There’s also the kind of experience you can’t get at a theme park: a proper hot lap around 3.4 miles of Grand Prix asphalt. That’s a different kind of rollercoaster, and the plan is to make it a fixture. The more people who come for thrills and leave talking about apexes and braking zones, the more sustainable the venue becomes — with or without a Sprint, and, crucially, less reliant on one weekend a year.

That independence gives Austin unusual freedom in the Sprint conversation. Many promoters would welcome any format that packs the stands. COTA is chasing a more nuanced metric: satisfaction. More sessions, tighter schedules, Saturday jeopardy — Sprint weekends do energize the on-site experience. But if Stefano Domenicali decides to add more Sprints, Austin will shrug and get on with what it already does well.

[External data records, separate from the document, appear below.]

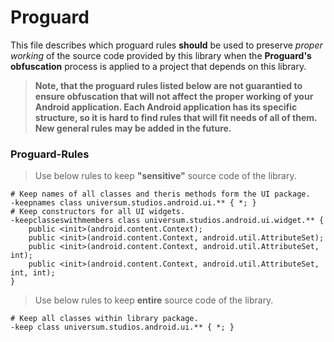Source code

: Proguard
===============

This file describes which proguard rules **should** be used to preserve *proper working* of the
source code provided by this library when the **Proguard's obfuscation** process is applied to a
project that depends on this library.

> **Note, that the proguard rules listed below are not guarantied to ensure obfuscation that will
not affect the proper working of your Android application. Each Android application has its specific
structure, so it is hard to find rules that will fit needs of all of them. New general rules may be
added in the future.**

### Proguard-Rules ###

> Use below rules to keep **"sensitive"** source code of the library.

    # Keep names of all classes and theris methods form the UI package.
    -keepnames class universum.studios.android.ui.** { *; }
    # Keep constructors for all UI widgets.
    -keepclasseswithmembers class universum.studios.android.ui.widget.** {
        public <init>(android.content.Context);
        public <init>(android.content.Context, android.util.AttributeSet);
        public <init>(android.content.Context, android.util.AttributeSet, int);
        public <init>(android.content.Context, android.util.AttributeSet, int, int);
    }

> Use below rules to keep **entire** source code of the library.

    # Keep all classes within library package.
    -keep class universum.studios.android.ui.** { *; }
    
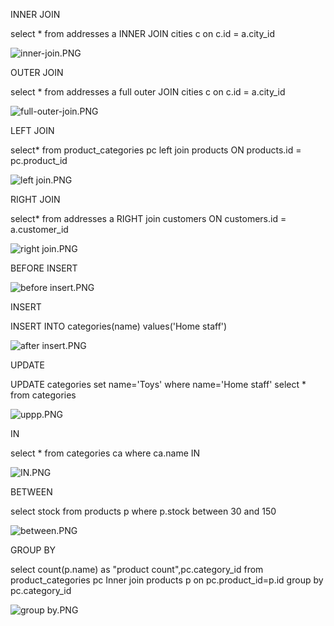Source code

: INNER JOIN

select * from addresses a INNER JOIN cities c on c.id = a.city_id

![inner-join.PNG](https://www.dropbox.com/s/d5wv7aq99svzulg/inner-join.PNG?dl=0&raw=1)

OUTER JOIN

select * from addresses a full outer JOIN cities c on c.id = a.city_id

![full-outer-join.PNG](https://www.dropbox.com/s/v6di19iw5imb7wm/full-outer-join.PNG?dl=0&raw=1)

LEFT JOIN

select* from product_categories pc left join products ON products.id = pc.product_id

![left join.PNG](https://www.dropbox.com/s/lm12075hgu8sa4j/left%20join.PNG?dl=0&raw=1)

RIGHT JOIN

select* from addresses a RIGHT join customers ON customers.id = a.customer_id

![right join.PNG](https://www.dropbox.com/s/8kki0kzm83ckuca/right%20join.PNG?dl=0&raw=1)

BEFORE INSERT

![before insert.PNG](https://www.dropbox.com/s/m8jija1qbqblq0t/before%20insert.PNG?dl=0&raw=1)

INSERT

INSERT INTO categories(name)
values('Home staff')

![after insert.PNG](https://www.dropbox.com/s/1agbzdqfop412x8/after%20insert.PNG?dl=0&raw=1)

UPDATE

UPDATE categories set name='Toys' where name='Home staff'
select * from categories

![uppp.PNG](https://www.dropbox.com/s/04gse53dkvl8fqm/uppp.PNG?dl=0&raw=1)

IN

select * from categories ca where ca.name IN

![IN.PNG](https://www.dropbox.com/s/2efoqocph0a5tex/IN.PNG?dl=0&raw=1)

BETWEEN

select stock from products p where p.stock between 30 and 150

![between.PNG](https://www.dropbox.com/s/l9j3c3b9k8ccqcu/between.PNG?dl=0&raw=1)

GROUP BY

select count(p.name) as "product count",pc.category_id 
from product_categories pc 
Inner join products p on pc.product_id=p.id
group by pc.category_id

![group by.PNG](https://www.dropbox.com/s/ss3z8ptddec43kg/group%20by.PNG?dl=0&raw=1)
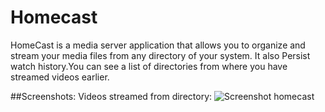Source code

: # Homecast
HomeCast is a media server application that allows you to organize and stream your media files from any directory of your system.
It also Persist watch history.You can see a list of directories from where you have streamed videos earlier.

##Screenshots:
Videos streamed from directory:
![Screenshot homecast](https://user-images.githubusercontent.com/114798928/224530933-0ba3b360-0604-4343-b176-8e682386aa78.png)
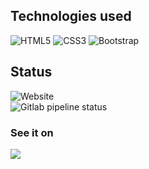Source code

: ## Technologies used
<img alt="HTML5" src="https://img.shields.io/badge/html5-%23E34F26.svg?style=for-the-badge&logo=html5&logoColor=white"/>
<img alt="CSS3" src="https://img.shields.io/badge/css3-%231572B6.svg?style=for-the-badge&logo=css3&logoColor=white"/>
<img alt="Bootstrap" src="https://img.shields.io/badge/bootstrap-%23563D7C.svg?style=for-the-badge&logo=bootstrap&logoColor=white"/>

## Status

![Website](https://img.shields.io/website?down_message=%E2%9D%8C&label=Website&style=for-the-badge&up_message=%E2%9C%85&url=https%3A%2F%2Fblacksmithop.gitlab.io%2Ffull-stack-certification%2F)  
![Gitlab pipeline status](https://img.shields.io/gitlab/pipeline/blacksmithop/full-stack-certification/master?style=for-the-badge)

### See it on
[<img src="https://i.ibb.co/tD5kf1y/solutions.png">](https://blacksmithop.gitlab.io/full-stack-certification/)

That includes serving up compelling grands prix. Last year, Ferrari and Charles Leclerc were headline material in Texas, a reminder that COTA’s old-school layout still coaxes drama out of today’s complex cars. The show usually takes care of itself in Austin. Epstein’s job is making sure the week around it does too.

In the end, his stance is refreshingly promoter-first. If Sprints come, great — they’ll be another piece of content in a packed weekend. If they don’t, Austin won’t lose sleep. The campus keeps growing, the fans keep coming, and the United States Grand Prix carries on as one of F1’s most complete events. The rest? Just details.